SYRACUSE Things looked bleak for Emma Brooke Whitehead.
The 6-year-old had acute lymphoblastic leukemia, and the cancer looked terminal. Two years of chemotherapy had little effect. Doctors at the Children’s Hospital of Philadelphia (CHOP) estimated that she had a month to live.
Because of her unlikely chance for survival, Emma’s doctors decided to take a huge risk: They injected her with a genetically modified HIV stripped of its capacity to induce AIDS and modified to turn millions of Emma’s T-cells into so-called “serial killer cells” that would destroy the cells ravaging her body. The modified cells attached themselves to the cells possessing a cancer antigen called CD-19, which attach themselves to the lymphocytes in leukemia patients, and destroy those cells.
Eight months later, Emma appears to be cured.
“There is no danger of infection and there is no longer the HIV virus,” said researcher Dr. Stephen Grupp, a pediatric oncologist at CHOP. “She has no leukemia in her body for any test that we can do — even the most sensitive ones.”
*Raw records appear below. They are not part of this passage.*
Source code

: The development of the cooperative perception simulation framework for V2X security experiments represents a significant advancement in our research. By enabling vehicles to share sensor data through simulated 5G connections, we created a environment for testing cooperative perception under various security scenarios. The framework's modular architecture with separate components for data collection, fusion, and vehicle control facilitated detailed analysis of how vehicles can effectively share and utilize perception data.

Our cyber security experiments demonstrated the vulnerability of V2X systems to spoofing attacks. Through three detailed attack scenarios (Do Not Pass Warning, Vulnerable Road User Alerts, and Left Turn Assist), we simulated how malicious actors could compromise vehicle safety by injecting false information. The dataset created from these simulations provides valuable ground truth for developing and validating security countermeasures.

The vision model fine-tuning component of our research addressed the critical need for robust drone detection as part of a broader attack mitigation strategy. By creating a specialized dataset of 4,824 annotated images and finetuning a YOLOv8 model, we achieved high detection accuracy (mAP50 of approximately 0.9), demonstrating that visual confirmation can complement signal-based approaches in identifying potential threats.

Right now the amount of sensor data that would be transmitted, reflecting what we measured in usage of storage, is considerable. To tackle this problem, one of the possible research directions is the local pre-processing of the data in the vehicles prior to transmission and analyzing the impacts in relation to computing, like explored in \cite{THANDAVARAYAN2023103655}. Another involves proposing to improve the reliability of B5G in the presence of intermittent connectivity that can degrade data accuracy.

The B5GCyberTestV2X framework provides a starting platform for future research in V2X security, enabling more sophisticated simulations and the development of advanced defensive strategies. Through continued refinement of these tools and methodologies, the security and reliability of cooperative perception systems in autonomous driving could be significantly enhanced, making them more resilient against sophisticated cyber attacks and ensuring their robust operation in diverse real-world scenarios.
Emma’s mother even said the girl now has the energy to play with her dog, go to school, even play soccer. Meanwhile, researchers say that they will continue to investigate whether modified HIV can be used to target and destroy other cancer antigens.
While Emma Whitehead’s is a particularly sensational case, researchers are making new discoveries every day in the treatment of pediatric cancer.
“There’s constantly research going on, not only to improve survival, but to improve quality of life,” said Dr. Karol Kerr, a pediatric oncologist and supervisor of the Children’s Oncology Group at Upstate Golisano Children’s Hospital. “Additionally, a lot of the research focuses on decreasing the long-term side effects of treatment.”
The most advancements, Kerr said, have been made in the treatment of childhood leukemia and lymphoma.